Please set down each record exactly as it appears, but leave out any pictures.
───── Data shown
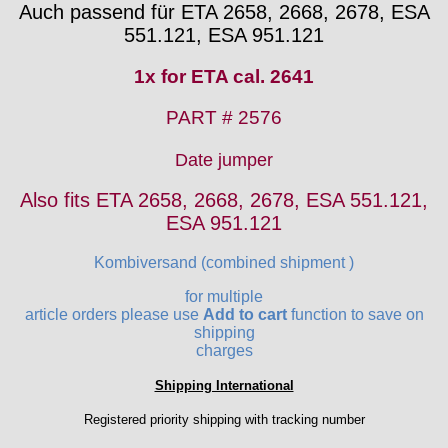
Auch passend für ETA 2658, 2668, 2678, ESA
Ebosa
551.121, ESA 951.121
Emes
ESA - ETA
1x for ETA cal. 2641
EUW
F "Felsa"
PART # 2576
Favor
FE "France Ebauches"
Date jumper
FEF
Also fits ETA 2658, 2668, 2678, ESA 551.121,
FHF
ESA 951.121
FB „Förster"
GUB "Glashütter Uhrenbetrieb"
Kombiversand (combined shipment )
GUBA
for multiple
HB "Hermann Becker"
article orders please use
Add to cart
function to save on
Helvetia
shipping
Heuer
charges
HF Bauer
Shipping International
HPP „Henzi & Pfaff"
Index
Registered priority shipping with tracking number
Intese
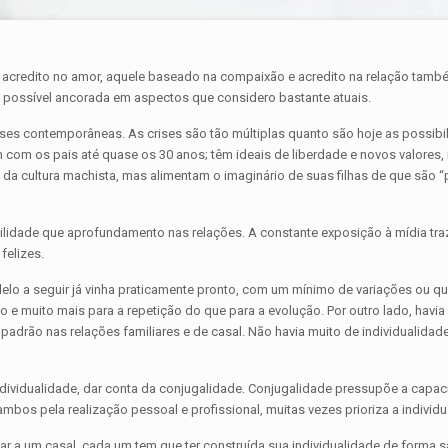
 acredito no amor, aquele baseado na compaixão e acredito na relação também
a possível ancorada em aspectos que considero bastante atuais.
ses contemporâneas. As crises são tão múltiplas quanto são hoje as possibi
m com os pais até quase os 30 anos; têm ideais de liberdade e novos valor
 da cultura machista, mas alimentam o imaginário de suas filhas de que são
abilidade que aprofundamento nas relações. A constante exposição à mídia t
felizes.
odelo a seguir já vinha praticamente pronto, com um mínimo de variações ou 
e muito mais para a repetição do que para a evolução. Por outro lado, hav
adrão nas relações familiares e de casal. Não havia muito de individualidad
ndividualidade, dar conta da conjugalidade. Conjugalidade pressupõe a capacid
mbos pela realização pessoal e profissional, muitas vezes prioriza a individ
ar a um casal, cada um tem que ter construída sua individualidade de forma s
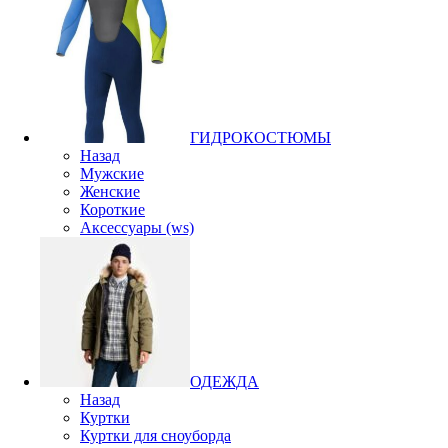
ГИДРОКОСТЮМЫ
Назад
Мужские
Женские
Короткие
Аксессуары (ws)
ОДЕЖДА
Назад
Куртки
Куртки для сноуборда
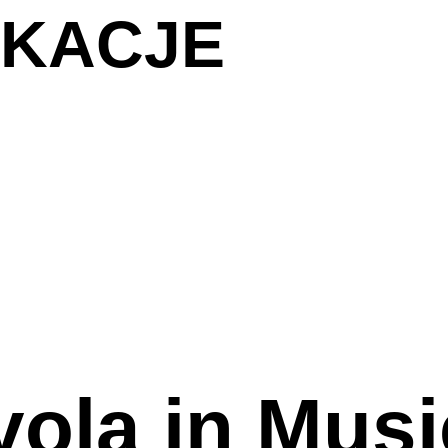
IKACJE
vola in Musi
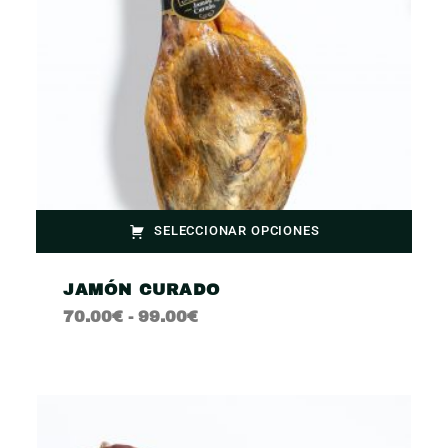
SELECCIONAR OPCIONES
JAMÓN CURADO
70.00
€
-
99.00
€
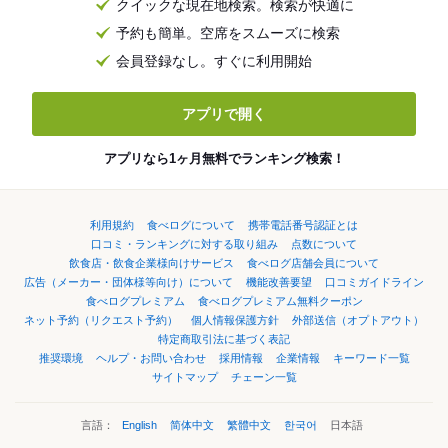
クイックな現在地検索。検索が快適に
予約も簡単。空席をスムーズに検索
会員登録なし。すぐに利用開始
アプリで開く
アプリなら1ヶ月無料でランキング検索！
利用規約
食べログについて
携帯電話番号認証とは
口コミ・ランキングに対する取り組み
点数について
飲食店・飲食企業様向けサービス
食べログ店舗会員について
広告（メーカー・団体様等向け）について
機能改善要望
口コミガイドライン
食べログプレミアム
食べログプレミアム無料クーポン
ネット予約（リクエスト予約）
個人情報保護方針
外部送信（オプトアウト）
特定商取引法に基づく表記
推奨環境
ヘルプ・お問い合わせ
採用情報
企業情報
キーワード一覧
サイトマップ
チェーン一覧
言語：
English
简体中文
繁體中文
한국어
日本語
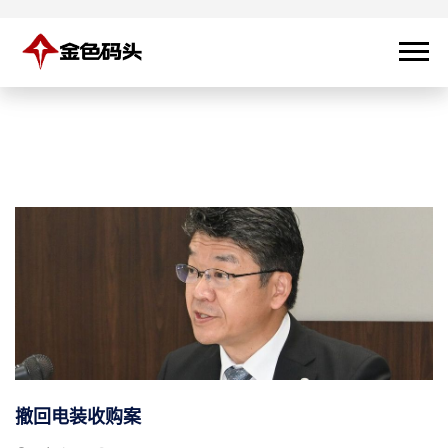
撤回电装收购案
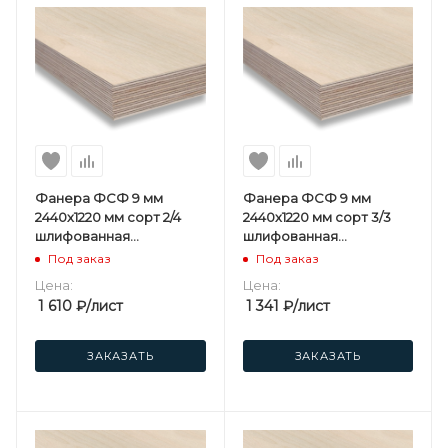
Фанера ФСФ 9 мм
Фанера ФСФ 9 мм
2440х1220 мм сорт 2/4
2440х1220 мм сорт 3/3
шлифованная
шлифованная
березовая
березовая
Под заказ
Под заказ
Цена:
Цена:
1 610
₽
/лист
1 341
₽
/лист
ЗАКАЗАТЬ
ЗАКАЗАТЬ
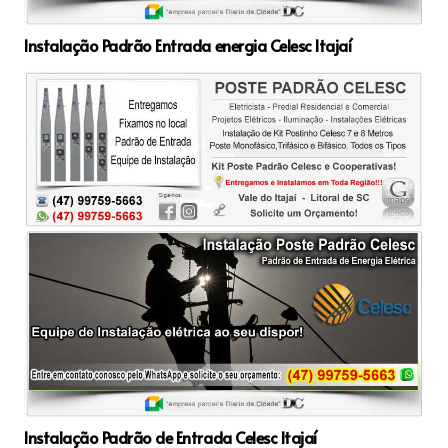
Instalação Padrão Entrada energia Celesc Itajaí
Instalação Padrão de Entrada Celesc Itajaí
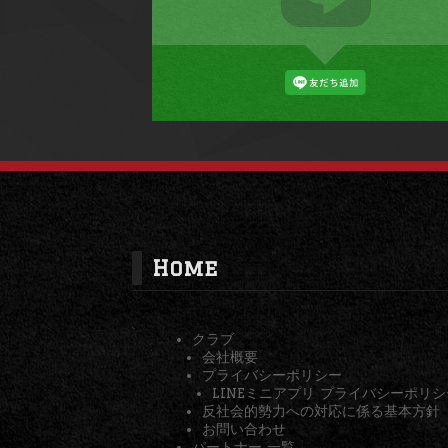
Home
クラブ
会社概要
プライバシーポリシー
LINEミニアプリ プライバシーポリシ
反社会的勢力への対応に係る基本方針
お問い合わせ
パートナー 一覧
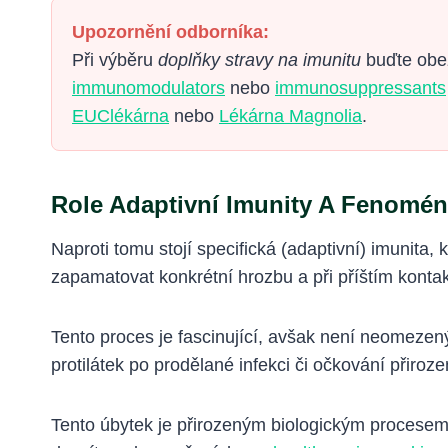
Upozornění odborníka:
Při výběru
doplňky stravy na imunitu
buďte obez
immunomodulators
nebo
immunosuppressants
EUClékárna
nebo
Lékárna Magnolia
.
Role Adaptivní Imunity A Fenomén
Naproti tomu stojí specifická (adaptivní) imunita,
zapamatovat konkrétní hrozbu a při příštím kontak
Tento proces je fascinující, avšak není neomezen
protilátek po prodělané infekci či očkování přiroze
Tento úbytek je přirozeným biologickým procesem.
──────────
- _Finished exercise_:
Auch passend für ETA 2658, 2668, 2678, ESA
Ebosa
551.121, ESA 951.121
Emes
ESA - ETA
1x for ETA cal. 2641
EUW
F "Felsa"
PART # 2576
Favor
FE "France Ebauches"
Date jumper
FEF
Also fits ETA 2658, 2668, 2678, ESA 551.121,
FHF
ESA 951.121
FB „Förster"
GUB "Glashütter Uhrenbetrieb"
Kombiversand (combined shipment )
GUBA
for multiple
HB "Hermann Becker"
article orders please use
Add to cart
function to save on
Helvetia
shipping
Heuer
charges
HF Bauer
Shipping International
HPP „Henzi & Pfaff"
Index
Registered priority shipping with tracking number
Intese
 acredito no amor, aquele baseado na compaixão e acredito na relação também
a possível ancorada em aspectos que considero bastante atuais.
ses contemporâneas. As crises são tão múltiplas quanto são hoje as possibi
m com os pais até quase os 30 anos; têm ideais de liberdade e novos valor
 da cultura machista, mas alimentam o imaginário de suas filhas de que são
abilidade que aprofundamento nas relações. A constante exposição à mídia t
felizes.
odelo a seguir já vinha praticamente pronto, com um mínimo de variações ou 
e muito mais para a repetição do que para a evolução. Por outro lado, hav
adrão nas relações familiares e de casal. Não havia muito de individualidad
ndividualidade, dar conta da conjugalidade. Conjugalidade pressupõe a capacid
mbos pela realização pessoal e profissional, muitas vezes prioriza a individ
ar a um casal, cada um tem que ter construída sua individualidade de forma s
ГИДРОКОСТЮМЫ
Назад
Мужские
Женские
Короткие
Аксессуары (ws)
ОДЕЖДА
Назад
Куртки
Куртки для сноуборда
IKACJE
vola in Musi
SELECCIONAR OPCIONES
JAMÓN CURADO
70.00
€
-
99.00
€
クイックな現在地検索。検索が快適に
予約も簡単。空席をスムーズに検索
会員登録なし。すぐに利用開始
アプリで開く
アプリなら1ヶ月無料でランキング検索！
利用規約
食べログについて
携帯電話番号認証とは
口コミ・ランキングに対する取り組み
点数について
飲食店・飲食企業様向けサービス
食べログ店舗会員について
広告（メーカー・団体様等向け）について
機能改善要望
口コミガイドライン
食べログプレミアム
食べログプレミアム無料クーポン
ネット予約（リクエスト予約）
個人情報保護方針
外部送信（オプトアウト）
特定商取引法に基づく表記
推奨環境
ヘルプ・お問い合わせ
採用情報
企業情報
キーワード一覧
サイトマップ
チェーン一覧
言語：
English
简体中文
繁體中文
한국어
日本語
撤回电装收购案
Фанера ФСФ 9 мм
Фанера ФСФ 9 мм
2440х1220 мм сорт 2/4
2440х1220 мм сорт 3/3
шлифованная
шлифованная
березовая
березовая
Под заказ
Под заказ
Цена:
Цена:
1 610
₽
/лист
1 341
₽
/лист
ЗАКАЗАТЬ
ЗАКАЗАТЬ
Instalação Padrão Entrada energia Celesc Itajaí
Instalação Padrão de Entrada Celesc Itajaí
Home
クラブ
会社概要
プライバシーポリシー
LINEミニアプリ プライバシーポリシ
反社会的勢力への対応に係る基本方針
お問い合わせ
パートナー 一覧
Upozornění odborníka:
Při výběru
doplňky stravy na imunitu
buďte obez
immunomodulators
nebo
immunosuppressants
EUClékárna
nebo
Lékárna Magnolia
.
Role Adaptivní Imunity A Fenomén
Naproti tomu stojí specifická (adaptivní) imunita,
zapamatovat konkrétní hrozbu a při příštím kontak
Tento proces je fascinující, avšak není neomezen
protilátek po prodělané infekci či očkování přiroze
Tento úbytek je přirozeným biologickým procesem.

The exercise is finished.